Wednesday, April 18, 2007

When one door closes, another door opens – the Sonics appear headed to Oklahoma City

Friday the New Orleans/Oklahoma City Hornets played their last home game at Oklahoma City’s Ford Center, the Hornets temporary home for the last two years. The Hornets did manage to play nine home games over the last two years at the New Orleans Arena, and the franchise has committed to moving back to the Big Easy full time at the start of the 2007-08 season. It appeared the NBA was bidding adieu to Oklahoma City Friday (at least temporarily), but after the news Monday night that the Seattle Sonics had failed in their bid to secure funding for a new arena the Sonics could be headed for Oklahoma City as early as the start of next year.

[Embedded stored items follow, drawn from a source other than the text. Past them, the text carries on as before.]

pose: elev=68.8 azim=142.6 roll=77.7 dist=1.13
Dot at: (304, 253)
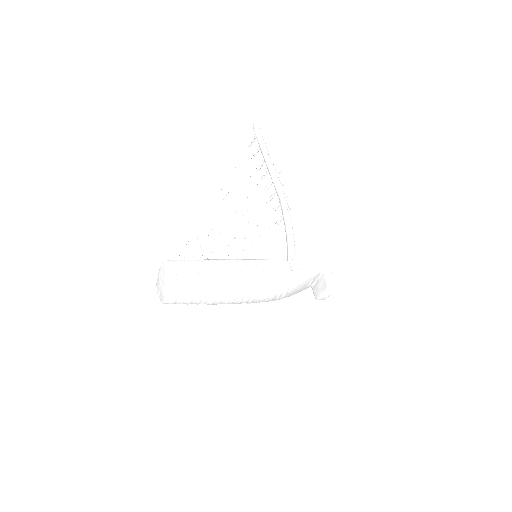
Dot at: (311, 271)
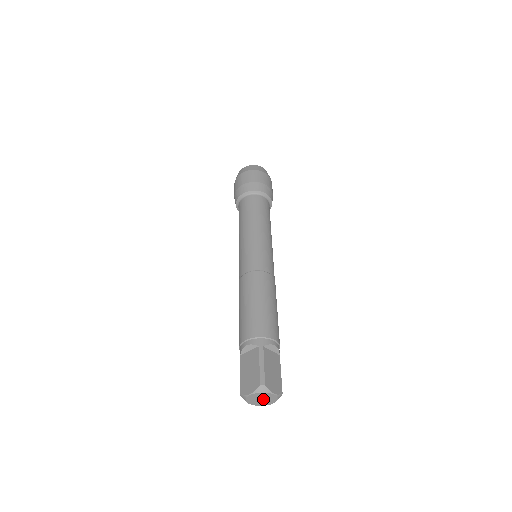
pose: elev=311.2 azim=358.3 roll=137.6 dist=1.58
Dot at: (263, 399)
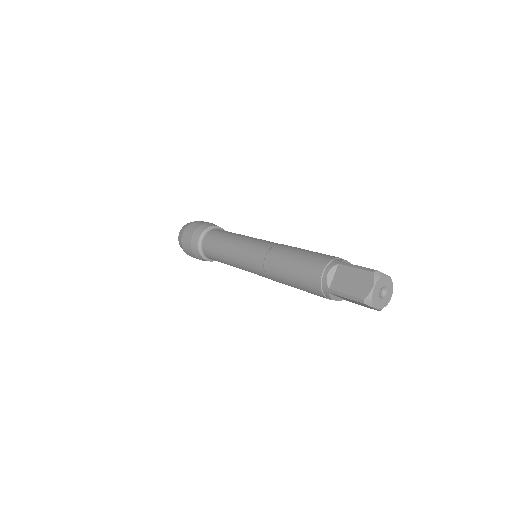
Dot at: (383, 295)
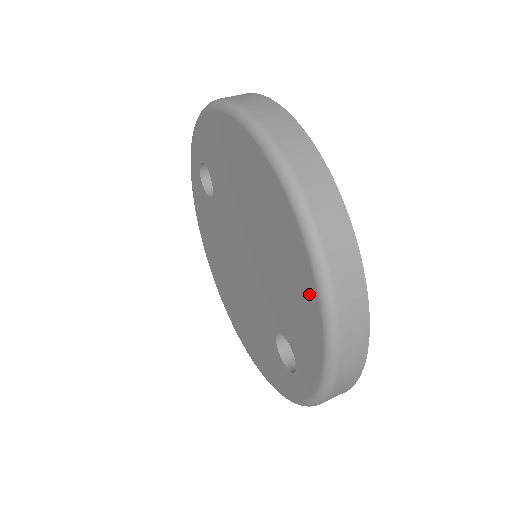
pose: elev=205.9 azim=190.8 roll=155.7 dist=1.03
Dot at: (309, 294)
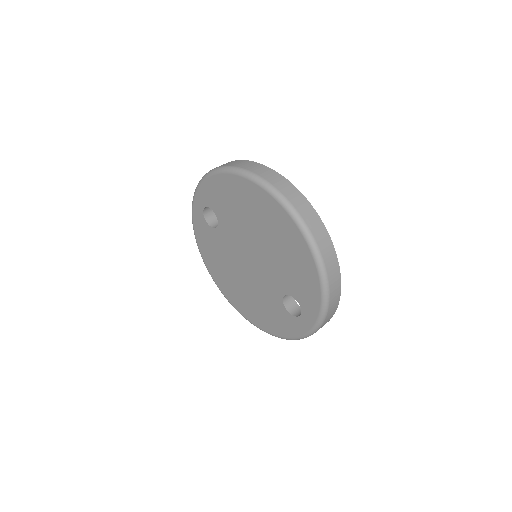
Dot at: (307, 259)
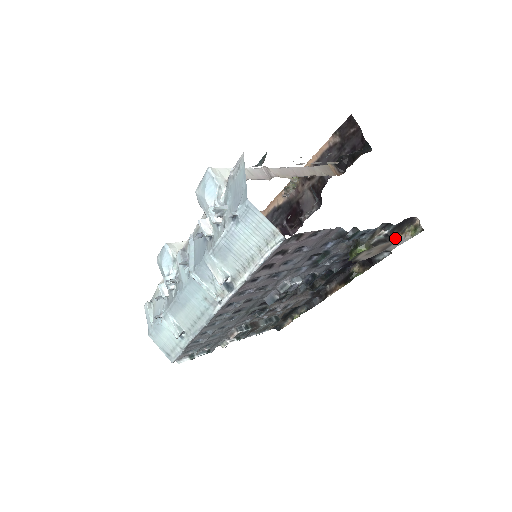
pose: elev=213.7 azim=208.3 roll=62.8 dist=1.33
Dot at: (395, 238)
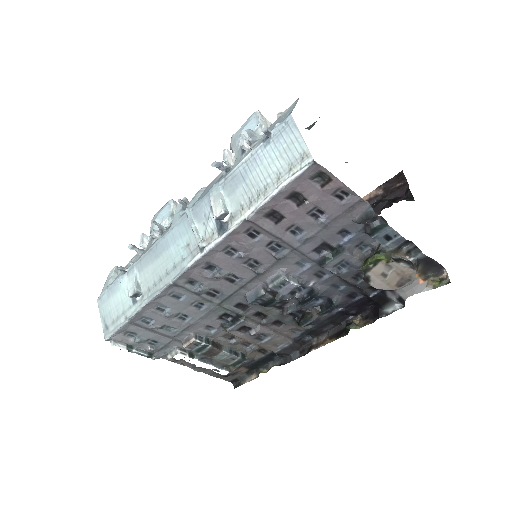
Dot at: (416, 279)
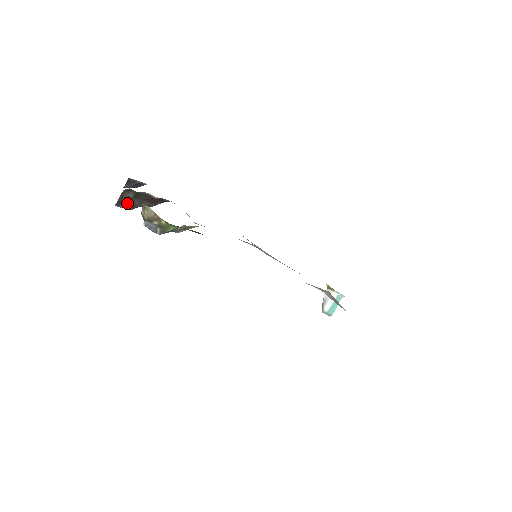
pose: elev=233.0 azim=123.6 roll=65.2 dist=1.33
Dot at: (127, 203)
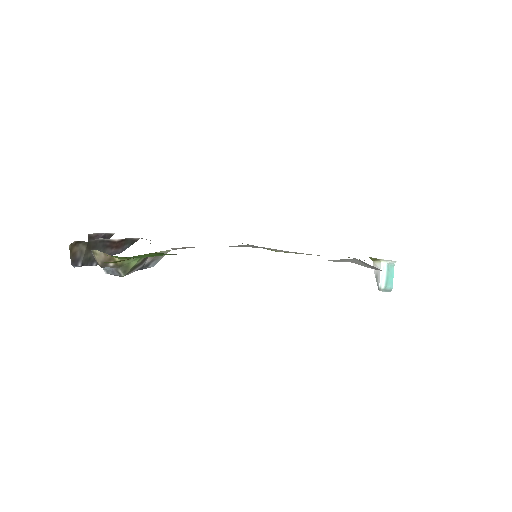
Dot at: (85, 259)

The Sonics play in a facility so terrible it forced Seattle native and Starbucks founder Howard Schultz to sell the franchise to Oklahoma City interests. Just before the start of the season the NBA approved the transfer of the teams’ ownership to Clay Bennett. Bennett paid Schultz $350 million for the Sonics. For months Bennett said all the right things about the team staying in Seattle, but let’s make it clear – Bennett is from Oklahoma City, and after Monday’s outright rejection of a funding plan to support the building of a new arena for the Sonics, Bennett will move his team to the city he lives in.

In a statement, Clayton Bennett, the chairman of the Professional Basketball Club, LLC, expressed his disappointment with the Legislature for its inactivity.

"This a staggering and quite likely a debilitating blow to our efforts to develop a world-class arena facility," said Bennett. "Clearly at this time the Sonics and Storm have little hope of remaining in the Puget Sound region.

"We believe we have gone to extraordinary lengths with significant time and resources to craft a proposal for a global-caliber multi-purpose event facility that would be a valuable public asset for the region for years to come and have minimal impact on taxpayers. By its inaction the Legislature has delivered the message that they are indifferent to the notion of the Sonics and the Storm leaving the market."

“We remain willing and available to work with the Governor and the Legislature to explore every conceivable funding option for the building. We are also receptive to analyzing any private financing mechanisms that are brought to our attention. But at this time we have no other concepts on the table.

“We want to recognize Senator Margarita Prentice and Representative Eric Pettigrew for their courageous leadership in the Legislature. We also want to thank the good people of Renton who have enthusiastically supported these efforts. In addition we wish to thank the many supporters and advocates who have worked hard on our behalf.

“As owners we remain absolutely committed to restoring the Sonics to a championship caliber team – on this subject we will not waver. Further we are committed to delivering the very best fan experience and sponsor value that we can. We thank our fans, season ticket holders and sponsors from the bottom of our heart. We also thank our professional staff, our players and coaching staff, all of our friends who work at KeyArena and everyone who has believed in us.”

Outside the Sonics & Storm organization, supporters also responded with frustration to the Legislature's decision.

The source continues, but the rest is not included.